• **Job**:
Copy out the data word for word, without any of its pictures.
▼▼▼
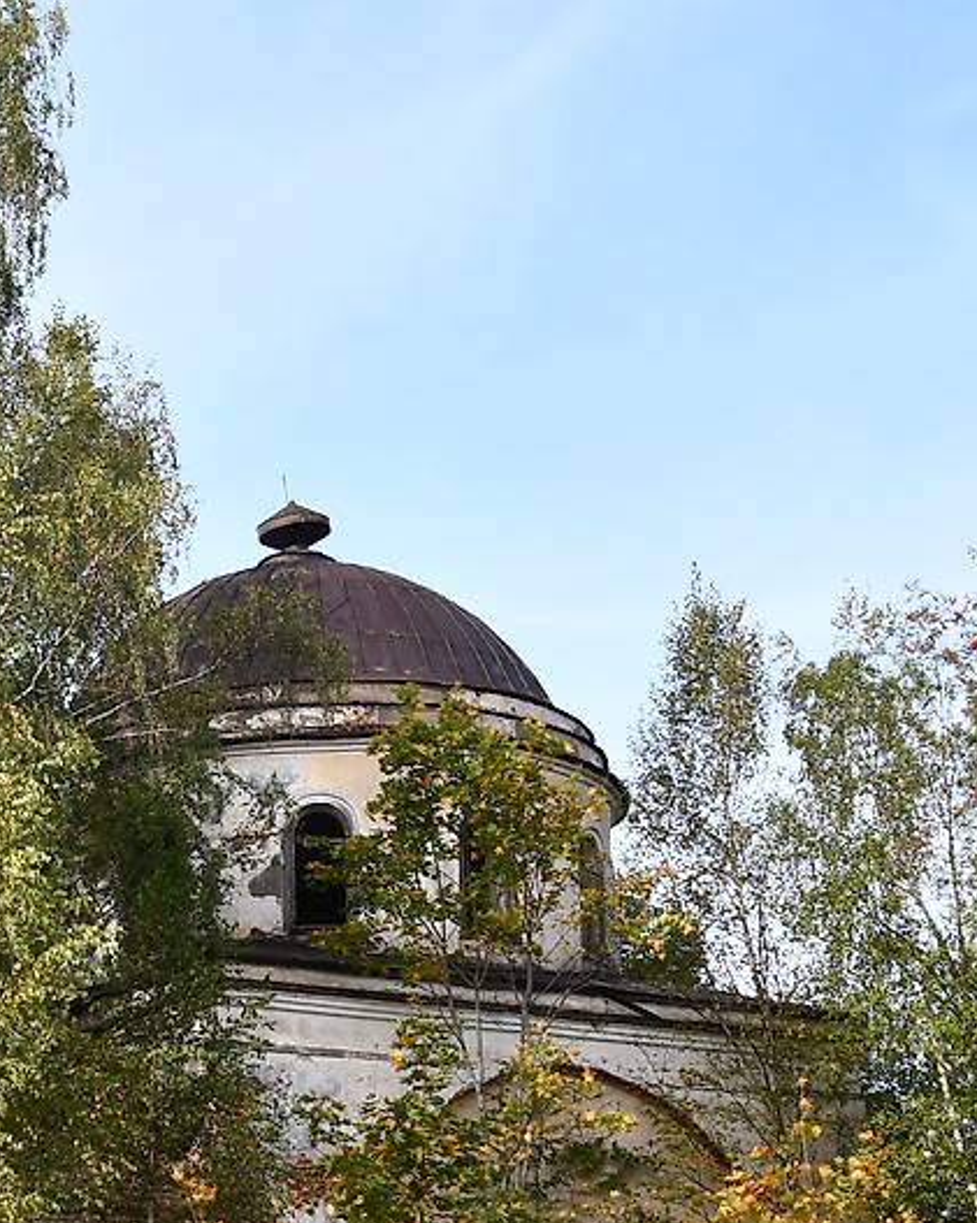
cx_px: -42
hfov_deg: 19.2
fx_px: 2786
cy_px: 926
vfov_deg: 24.5
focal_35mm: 77
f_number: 5.6
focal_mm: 24
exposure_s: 1/250
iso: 400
▲▲▲
• **Your response**:
cx_px: -42
hfov_deg: 19.2
fx_px: 2786
cy_px: 926
vfov_deg: 24.5
focal_35mm: 77
f_number: 5.6
focal_mm: 24
exposure_s: 1/250
iso: 400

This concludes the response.